* **What to work on**
Set down exactly the lines from the one containing "- Changes to utility functions" through the end of the records below, both included, and nothing else.

Saved entries
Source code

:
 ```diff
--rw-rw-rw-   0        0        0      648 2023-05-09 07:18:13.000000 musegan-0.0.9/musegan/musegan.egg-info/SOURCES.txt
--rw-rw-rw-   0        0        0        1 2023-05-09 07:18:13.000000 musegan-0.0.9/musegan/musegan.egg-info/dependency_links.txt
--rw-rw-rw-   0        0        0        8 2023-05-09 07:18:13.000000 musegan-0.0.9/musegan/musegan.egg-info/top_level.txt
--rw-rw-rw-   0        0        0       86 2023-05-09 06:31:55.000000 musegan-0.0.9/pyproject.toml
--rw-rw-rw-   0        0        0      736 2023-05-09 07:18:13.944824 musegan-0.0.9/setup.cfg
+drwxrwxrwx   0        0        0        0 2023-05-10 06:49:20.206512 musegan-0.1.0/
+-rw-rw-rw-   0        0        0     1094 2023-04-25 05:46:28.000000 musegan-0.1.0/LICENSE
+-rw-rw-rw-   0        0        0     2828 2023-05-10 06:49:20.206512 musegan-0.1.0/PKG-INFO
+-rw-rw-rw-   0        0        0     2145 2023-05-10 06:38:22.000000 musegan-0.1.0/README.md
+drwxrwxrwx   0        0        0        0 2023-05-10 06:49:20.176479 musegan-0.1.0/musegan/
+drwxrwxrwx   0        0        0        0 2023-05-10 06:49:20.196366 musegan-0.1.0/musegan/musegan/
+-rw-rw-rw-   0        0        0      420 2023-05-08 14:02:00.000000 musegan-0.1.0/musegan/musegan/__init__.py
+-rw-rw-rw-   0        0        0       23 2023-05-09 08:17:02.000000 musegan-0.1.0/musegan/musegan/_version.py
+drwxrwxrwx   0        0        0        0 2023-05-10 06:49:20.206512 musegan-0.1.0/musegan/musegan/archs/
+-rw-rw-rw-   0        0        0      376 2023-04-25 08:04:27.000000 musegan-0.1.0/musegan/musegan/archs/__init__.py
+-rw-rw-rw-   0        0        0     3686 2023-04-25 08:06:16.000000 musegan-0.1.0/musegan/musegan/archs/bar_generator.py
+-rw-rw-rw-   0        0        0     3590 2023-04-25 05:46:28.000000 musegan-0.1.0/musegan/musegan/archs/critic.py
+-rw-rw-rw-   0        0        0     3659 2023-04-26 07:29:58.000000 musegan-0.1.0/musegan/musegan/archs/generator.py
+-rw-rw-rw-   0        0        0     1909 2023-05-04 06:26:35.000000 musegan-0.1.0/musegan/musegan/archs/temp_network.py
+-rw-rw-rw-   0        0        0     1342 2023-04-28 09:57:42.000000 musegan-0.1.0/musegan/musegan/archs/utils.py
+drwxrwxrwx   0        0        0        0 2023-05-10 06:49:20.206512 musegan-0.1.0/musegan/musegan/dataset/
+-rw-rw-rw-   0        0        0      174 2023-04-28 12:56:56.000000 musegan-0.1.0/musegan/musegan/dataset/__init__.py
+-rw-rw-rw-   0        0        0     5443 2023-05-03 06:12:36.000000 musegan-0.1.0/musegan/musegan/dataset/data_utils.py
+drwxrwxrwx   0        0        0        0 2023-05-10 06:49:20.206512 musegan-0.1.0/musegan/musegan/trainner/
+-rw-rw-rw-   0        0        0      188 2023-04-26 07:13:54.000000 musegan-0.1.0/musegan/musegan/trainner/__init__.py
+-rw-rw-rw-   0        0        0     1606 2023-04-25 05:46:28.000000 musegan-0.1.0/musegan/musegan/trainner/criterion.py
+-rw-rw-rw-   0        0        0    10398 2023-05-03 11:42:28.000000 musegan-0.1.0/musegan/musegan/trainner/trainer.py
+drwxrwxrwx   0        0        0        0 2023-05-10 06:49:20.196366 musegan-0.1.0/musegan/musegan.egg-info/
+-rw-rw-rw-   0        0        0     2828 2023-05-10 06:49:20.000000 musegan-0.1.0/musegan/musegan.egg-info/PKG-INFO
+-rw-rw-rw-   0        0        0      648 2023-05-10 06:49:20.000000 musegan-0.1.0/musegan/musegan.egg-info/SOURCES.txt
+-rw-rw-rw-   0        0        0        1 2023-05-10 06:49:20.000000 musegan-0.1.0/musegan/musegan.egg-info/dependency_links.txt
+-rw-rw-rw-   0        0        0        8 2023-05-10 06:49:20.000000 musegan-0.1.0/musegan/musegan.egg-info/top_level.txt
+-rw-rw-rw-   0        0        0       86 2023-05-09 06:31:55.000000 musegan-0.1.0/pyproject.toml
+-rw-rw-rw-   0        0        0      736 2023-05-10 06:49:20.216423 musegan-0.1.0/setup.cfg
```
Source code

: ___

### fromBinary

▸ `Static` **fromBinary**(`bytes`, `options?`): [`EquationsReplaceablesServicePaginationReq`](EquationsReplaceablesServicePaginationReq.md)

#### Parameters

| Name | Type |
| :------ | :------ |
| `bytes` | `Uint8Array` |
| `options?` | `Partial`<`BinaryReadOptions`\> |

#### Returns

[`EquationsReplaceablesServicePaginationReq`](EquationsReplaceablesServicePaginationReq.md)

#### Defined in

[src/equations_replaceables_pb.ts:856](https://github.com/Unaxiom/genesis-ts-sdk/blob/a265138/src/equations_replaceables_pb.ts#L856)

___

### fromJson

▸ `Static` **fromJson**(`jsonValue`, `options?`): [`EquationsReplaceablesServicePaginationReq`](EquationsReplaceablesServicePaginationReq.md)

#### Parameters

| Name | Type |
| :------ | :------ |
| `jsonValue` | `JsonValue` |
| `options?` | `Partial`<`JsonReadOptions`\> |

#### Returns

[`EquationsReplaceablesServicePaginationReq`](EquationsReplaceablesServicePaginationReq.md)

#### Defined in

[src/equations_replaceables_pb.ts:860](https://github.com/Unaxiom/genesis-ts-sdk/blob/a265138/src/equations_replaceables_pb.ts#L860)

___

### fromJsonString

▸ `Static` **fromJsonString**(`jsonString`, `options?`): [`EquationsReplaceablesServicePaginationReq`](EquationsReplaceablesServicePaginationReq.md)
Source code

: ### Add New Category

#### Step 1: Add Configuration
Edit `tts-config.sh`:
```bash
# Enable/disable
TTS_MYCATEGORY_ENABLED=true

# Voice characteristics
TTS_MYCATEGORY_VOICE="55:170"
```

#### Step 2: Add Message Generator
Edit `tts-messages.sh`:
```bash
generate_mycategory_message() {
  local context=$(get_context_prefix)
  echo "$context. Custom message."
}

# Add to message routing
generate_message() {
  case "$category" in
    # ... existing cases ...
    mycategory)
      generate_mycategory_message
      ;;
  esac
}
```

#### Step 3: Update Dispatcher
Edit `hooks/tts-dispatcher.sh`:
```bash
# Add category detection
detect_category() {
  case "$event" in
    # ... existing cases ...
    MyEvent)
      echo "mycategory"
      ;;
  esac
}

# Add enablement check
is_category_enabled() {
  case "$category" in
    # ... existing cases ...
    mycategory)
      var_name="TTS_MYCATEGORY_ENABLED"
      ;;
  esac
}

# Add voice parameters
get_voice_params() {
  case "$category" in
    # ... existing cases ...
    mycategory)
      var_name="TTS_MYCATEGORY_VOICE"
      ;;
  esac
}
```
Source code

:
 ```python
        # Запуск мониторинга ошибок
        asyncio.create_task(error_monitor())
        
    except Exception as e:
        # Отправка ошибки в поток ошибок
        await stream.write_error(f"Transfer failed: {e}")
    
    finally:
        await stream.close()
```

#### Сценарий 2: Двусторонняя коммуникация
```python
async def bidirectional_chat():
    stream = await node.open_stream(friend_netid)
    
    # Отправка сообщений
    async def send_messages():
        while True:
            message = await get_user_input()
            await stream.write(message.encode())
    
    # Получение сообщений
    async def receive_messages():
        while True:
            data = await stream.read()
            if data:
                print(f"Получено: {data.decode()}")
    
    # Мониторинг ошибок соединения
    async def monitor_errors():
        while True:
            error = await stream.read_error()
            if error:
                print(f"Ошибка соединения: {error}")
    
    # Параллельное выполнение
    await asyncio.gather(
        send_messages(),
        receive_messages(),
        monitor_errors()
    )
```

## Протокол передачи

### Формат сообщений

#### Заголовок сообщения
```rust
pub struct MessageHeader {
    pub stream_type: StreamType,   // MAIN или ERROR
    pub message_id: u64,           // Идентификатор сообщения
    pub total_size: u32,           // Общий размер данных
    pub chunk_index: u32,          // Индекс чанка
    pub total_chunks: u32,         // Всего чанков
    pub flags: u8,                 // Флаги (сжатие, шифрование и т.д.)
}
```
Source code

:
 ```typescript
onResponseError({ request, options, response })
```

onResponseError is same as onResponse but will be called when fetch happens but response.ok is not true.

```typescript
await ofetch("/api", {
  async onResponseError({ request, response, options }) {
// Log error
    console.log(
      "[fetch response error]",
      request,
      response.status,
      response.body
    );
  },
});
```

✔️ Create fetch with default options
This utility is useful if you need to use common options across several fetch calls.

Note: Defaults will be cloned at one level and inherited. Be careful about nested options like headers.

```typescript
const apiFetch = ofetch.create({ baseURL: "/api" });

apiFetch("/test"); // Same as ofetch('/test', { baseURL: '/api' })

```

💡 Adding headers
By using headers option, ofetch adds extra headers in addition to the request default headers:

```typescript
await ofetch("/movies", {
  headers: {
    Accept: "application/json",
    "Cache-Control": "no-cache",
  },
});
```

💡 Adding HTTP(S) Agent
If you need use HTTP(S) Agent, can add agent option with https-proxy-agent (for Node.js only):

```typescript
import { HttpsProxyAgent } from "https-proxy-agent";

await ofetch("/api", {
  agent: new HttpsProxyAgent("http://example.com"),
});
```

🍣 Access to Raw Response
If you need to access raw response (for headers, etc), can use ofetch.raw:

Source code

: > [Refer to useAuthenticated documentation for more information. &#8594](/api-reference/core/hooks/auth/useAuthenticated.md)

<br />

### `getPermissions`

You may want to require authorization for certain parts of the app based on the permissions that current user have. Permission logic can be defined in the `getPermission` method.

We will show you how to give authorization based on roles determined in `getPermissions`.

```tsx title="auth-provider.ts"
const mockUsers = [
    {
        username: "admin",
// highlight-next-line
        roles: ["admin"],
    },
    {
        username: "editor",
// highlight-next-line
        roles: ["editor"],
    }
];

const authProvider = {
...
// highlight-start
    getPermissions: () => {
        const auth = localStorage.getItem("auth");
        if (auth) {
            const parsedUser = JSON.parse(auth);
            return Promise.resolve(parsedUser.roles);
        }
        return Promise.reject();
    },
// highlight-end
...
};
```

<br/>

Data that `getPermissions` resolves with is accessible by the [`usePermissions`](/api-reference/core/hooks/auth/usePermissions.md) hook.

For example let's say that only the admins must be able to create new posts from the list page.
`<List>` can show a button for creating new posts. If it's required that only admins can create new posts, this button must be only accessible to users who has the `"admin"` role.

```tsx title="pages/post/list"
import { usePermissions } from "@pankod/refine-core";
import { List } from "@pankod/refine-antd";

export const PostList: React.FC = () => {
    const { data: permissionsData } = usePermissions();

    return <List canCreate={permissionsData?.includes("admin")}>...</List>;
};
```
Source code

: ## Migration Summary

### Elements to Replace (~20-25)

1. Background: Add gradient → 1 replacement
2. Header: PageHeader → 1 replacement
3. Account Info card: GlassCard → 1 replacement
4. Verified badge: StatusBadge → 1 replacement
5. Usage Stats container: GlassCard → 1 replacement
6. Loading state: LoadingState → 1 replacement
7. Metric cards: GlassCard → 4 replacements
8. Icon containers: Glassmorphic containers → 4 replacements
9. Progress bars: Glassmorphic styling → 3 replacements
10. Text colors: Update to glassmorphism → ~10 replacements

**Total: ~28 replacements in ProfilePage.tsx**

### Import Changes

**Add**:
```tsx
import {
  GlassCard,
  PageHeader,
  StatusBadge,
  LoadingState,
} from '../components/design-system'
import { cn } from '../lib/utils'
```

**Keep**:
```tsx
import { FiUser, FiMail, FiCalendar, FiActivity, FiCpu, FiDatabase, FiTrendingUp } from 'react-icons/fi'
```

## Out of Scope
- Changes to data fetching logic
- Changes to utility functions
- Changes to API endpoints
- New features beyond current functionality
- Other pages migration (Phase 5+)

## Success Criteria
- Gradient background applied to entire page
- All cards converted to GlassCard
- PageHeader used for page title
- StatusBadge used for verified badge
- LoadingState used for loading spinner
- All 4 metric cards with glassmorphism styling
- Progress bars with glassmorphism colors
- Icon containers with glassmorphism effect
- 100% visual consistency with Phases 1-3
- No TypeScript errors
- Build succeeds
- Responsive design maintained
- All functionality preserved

* **Output for this exercise**
- Changes to utility functions
- Changes to API endpoints
- New features beyond current functionality
- Other pages migration (Phase 5+)

## Success Criteria
- Gradient background applied to entire page
- All cards converted to GlassCard
- PageHeader used for page title
- StatusBadge used for verified badge
- LoadingState used for loading spinner
- All 4 metric cards with glassmorphism styling
- Progress bars with glassmorphism colors
- Icon containers with glassmorphism effect
- 100% visual consistency with Phases 1-3
- No TypeScript errors
- Build succeeds
- Responsive design maintained
- All functionality preserved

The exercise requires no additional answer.